> **Page extract**

ALD’s Electrically Programmable Analog Device (EPAD) technology provides a family of matched transistors with a range of precision threshold values. All members of this family are designed and
actively programmed for exceptional matching of device electrical
characteristics. Threshold values range from -3.50V Depletion to
+3.50V Enhancement devices, including standard products specified at -3.50V, -1.30V, -0.40V, +0.00V, +0.20V, +0.40V, +0.80V,
+1.40V, and +3.30V. ALD can also provide any customer desired
value between -3.50V and +3.50V. For all these devices, even the
depletion and zero threshold transistors, ALD EPAD technology
enables the same well controlled turn-off, subthreshold, and low
leakage characteristics as standard enhancement mode MOSFETs.
With the design and active programming, even units from different
batches and different dates of manufacture have well matched characteristics. As these devices are on the same monolithic chip, they
also exhibit excellent tempco tracking.
This EPAD MOSFET Array product family (EPAD MOSFET) is available in the three separate categories, each providing a distinctly
different set of electrical specifications and characteristics. The first
category is the ALD110800/ALD110900 Zero-Threshold™ mode
EPAD MOSFETs. The second category is the ALD1108xx/
ALD1109xx enhancement mode EPAD MOSFETs. The third category is the ALD1148xx/ALD1149xx depletion mode EPAD
MOSFETs. (The suffix “xx” denotes threshold voltage in 0.1V steps,
for example, xx = 08 denotes 0.80V).

> **Stored data**
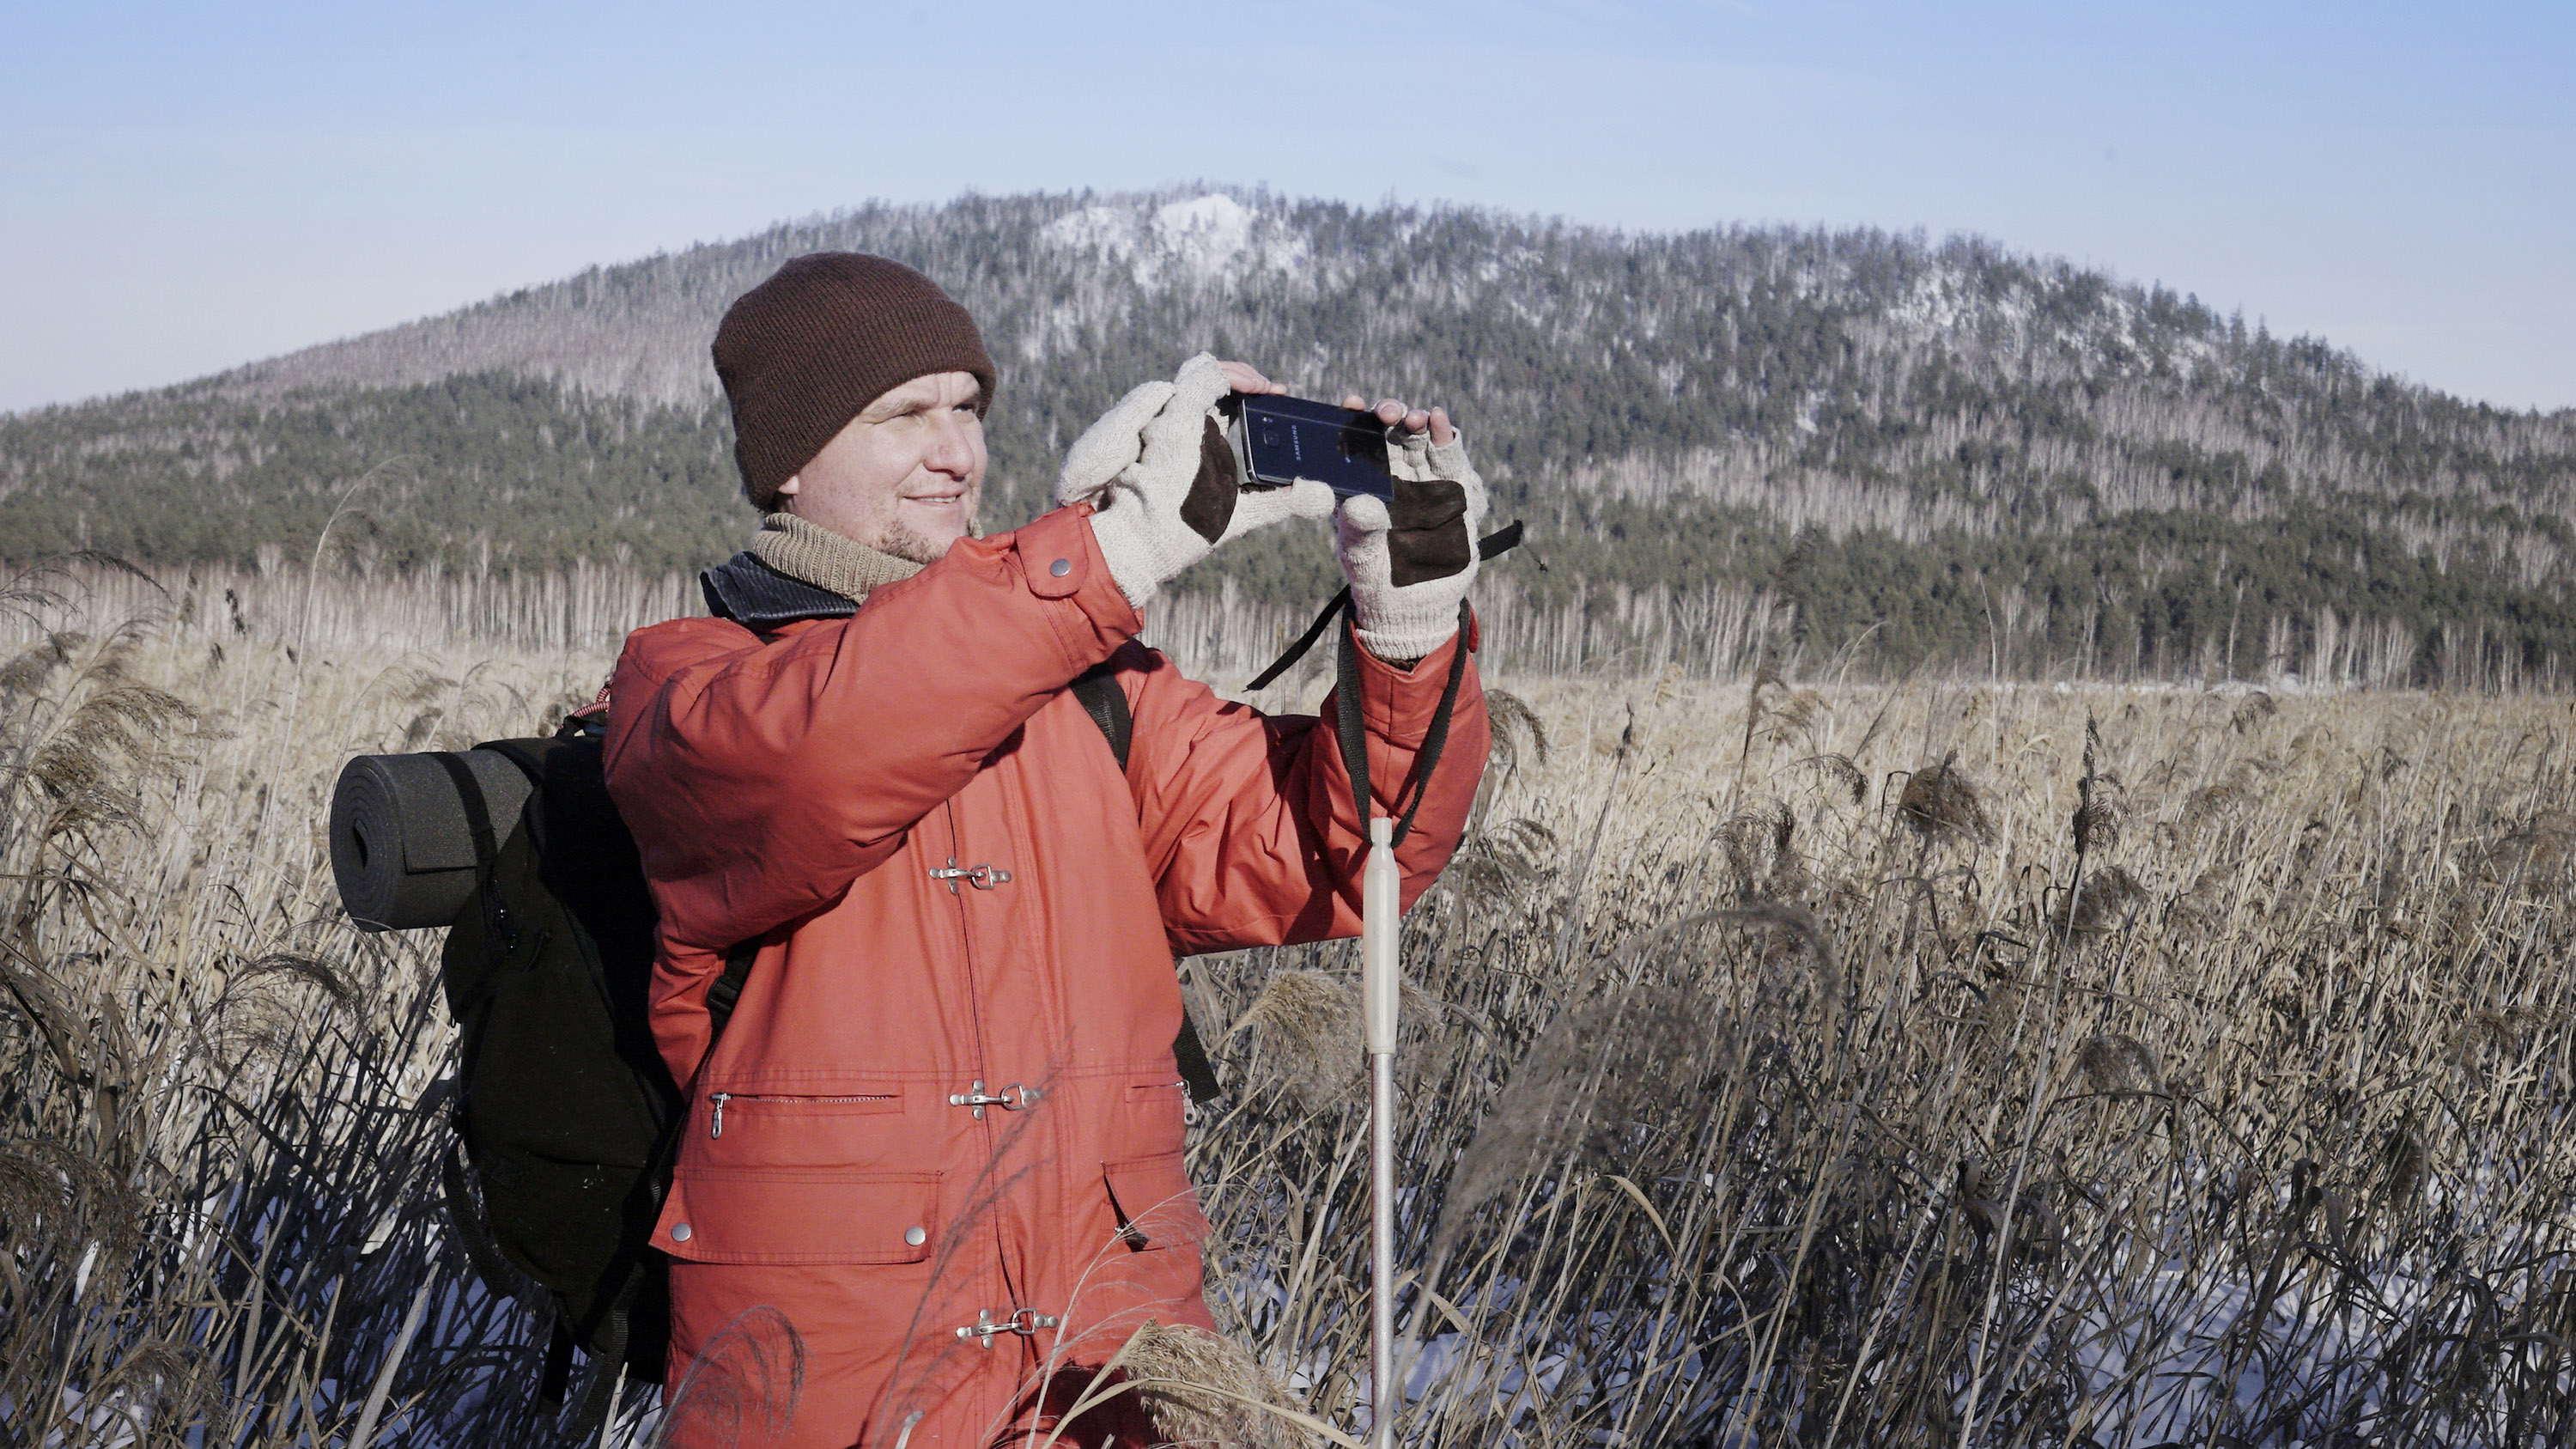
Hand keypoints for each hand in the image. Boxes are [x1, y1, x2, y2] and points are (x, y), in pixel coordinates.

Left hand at [1059, 354, 1332, 606]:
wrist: (1128, 551)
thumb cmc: (1176, 533)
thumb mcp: (1233, 516)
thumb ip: (1281, 501)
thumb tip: (1326, 497)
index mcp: (1184, 424)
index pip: (1211, 373)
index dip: (1244, 376)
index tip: (1269, 392)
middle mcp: (1164, 420)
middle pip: (1199, 376)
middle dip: (1235, 381)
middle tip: (1264, 395)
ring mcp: (1153, 430)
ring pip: (1187, 393)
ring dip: (1219, 397)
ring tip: (1250, 410)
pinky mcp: (1149, 445)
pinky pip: (1176, 416)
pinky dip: (1202, 415)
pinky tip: (1221, 435)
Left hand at [1331, 392, 1483, 662]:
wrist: (1414, 607)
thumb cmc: (1377, 578)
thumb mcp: (1362, 556)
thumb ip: (1360, 530)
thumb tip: (1359, 505)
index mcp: (1363, 484)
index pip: (1356, 444)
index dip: (1353, 420)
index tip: (1349, 404)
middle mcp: (1393, 475)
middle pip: (1392, 434)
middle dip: (1391, 416)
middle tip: (1388, 412)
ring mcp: (1425, 480)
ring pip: (1422, 440)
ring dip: (1420, 423)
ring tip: (1417, 417)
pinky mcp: (1454, 489)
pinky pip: (1451, 459)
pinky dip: (1447, 439)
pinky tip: (1442, 424)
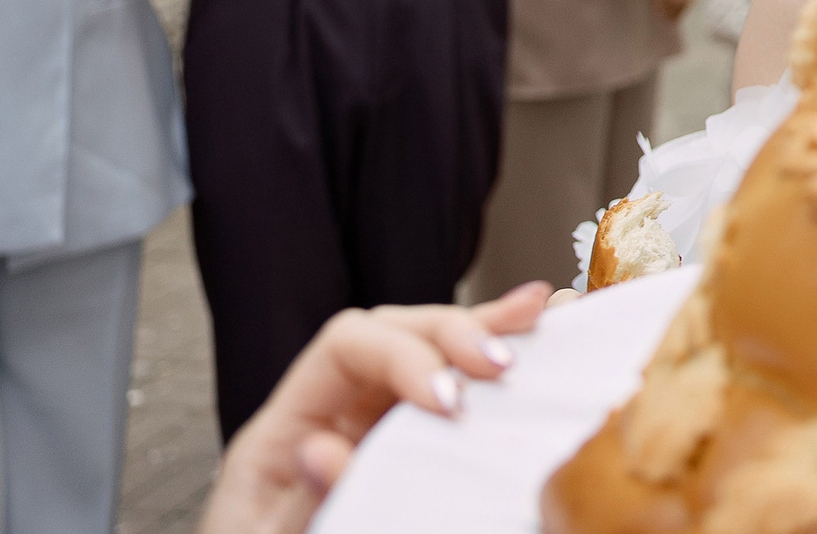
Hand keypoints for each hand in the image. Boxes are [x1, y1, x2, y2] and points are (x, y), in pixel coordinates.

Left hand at [199, 281, 546, 533]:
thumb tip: (321, 448)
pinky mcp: (400, 445)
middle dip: (453, 336)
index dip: (404, 356)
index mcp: (281, 430)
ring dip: (482, 330)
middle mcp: (327, 411)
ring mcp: (364, 424)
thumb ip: (299, 500)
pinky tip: (524, 334)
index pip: (344, 347)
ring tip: (534, 316)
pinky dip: (484, 355)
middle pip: (393, 331)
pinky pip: (443, 386)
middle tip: (501, 366)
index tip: (449, 401)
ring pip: (426, 347)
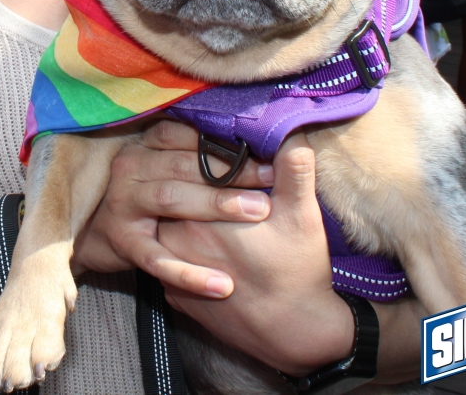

> **Exercise 1**
Answer these questions from the EPAD text.
(a) What is the full range of threshold values the devices cover?
(b) According to the text, why do the devices show excellent tempco tracking?
(c) Which mode does the ALD1148xx/ALD1149xx category belong to?
> **Exercise 2**
Decide whether each statement agrees with the EPAD text, and quote the words that settle it.
(a) ALD can supply a customer-requested threshold value outside the -3.50V to +3.50V range.
(b) Units from different batches have well matched characteristics.
(c) The suffix "xx" gives the threshold voltage in 1V steps.
> **Exercise 3**
Extend the EPAD text with a short paragraph that picks up after its final sentence.

> **Answer area 1**
(a) From -3.50V Depletion to +3.50V Enhancement.
(b) Because they are on the same monolithic chip.
(c) Depletion mode.

> **Answer area 2**
(a) No: "ALD can also provide any customer desired value between -3.50V and +3.50V."
(b) Yes: "even units from different batches and different dates of manufacture have well matched characteristics"
(c) No: "The suffix “xx” denotes threshold voltage in 0.1V steps"

> **Answer area 3**
The ALD110800/ALD110900 (quad/dual) are EPAD MOSFETs in
which the individual threshold voltage of each MOSFET is fixed at
zero. The threshold voltage is defined as IDS = 1µA @ VDS = 0.1V
when the gate voltage VGS = 0.00V. Zero threshold devices operate in the enhancement region when operated above threshold voltage and current level (VGS > 0.00V and IDS > 1µA) and subthreshold region when operated at or below threshold voltage and current level (VGS <= 0.00V and IDS < 1µA). This device, along with
other very low threshold voltage members of the product family,
constitute a class of EPAD MOSFETs that enable ultra low supply
voltage operation and nanopower type of circuit designs, applicable
in either analog or digital circuits.
The ALD1108xx/ALD1109xx (quad/dual) product family features
precision matched enhancement mode EPAD MOSFET devices,
which require a positive bias voltage to turn on. Precision threshold
values such as +1.40V, +0.80V, +0.20V are offered. No conductive
channel exists between the source and drain at zero applied gate
voltage for these devices, except that the +0.20V version has a
subthreshold current at about 20nA.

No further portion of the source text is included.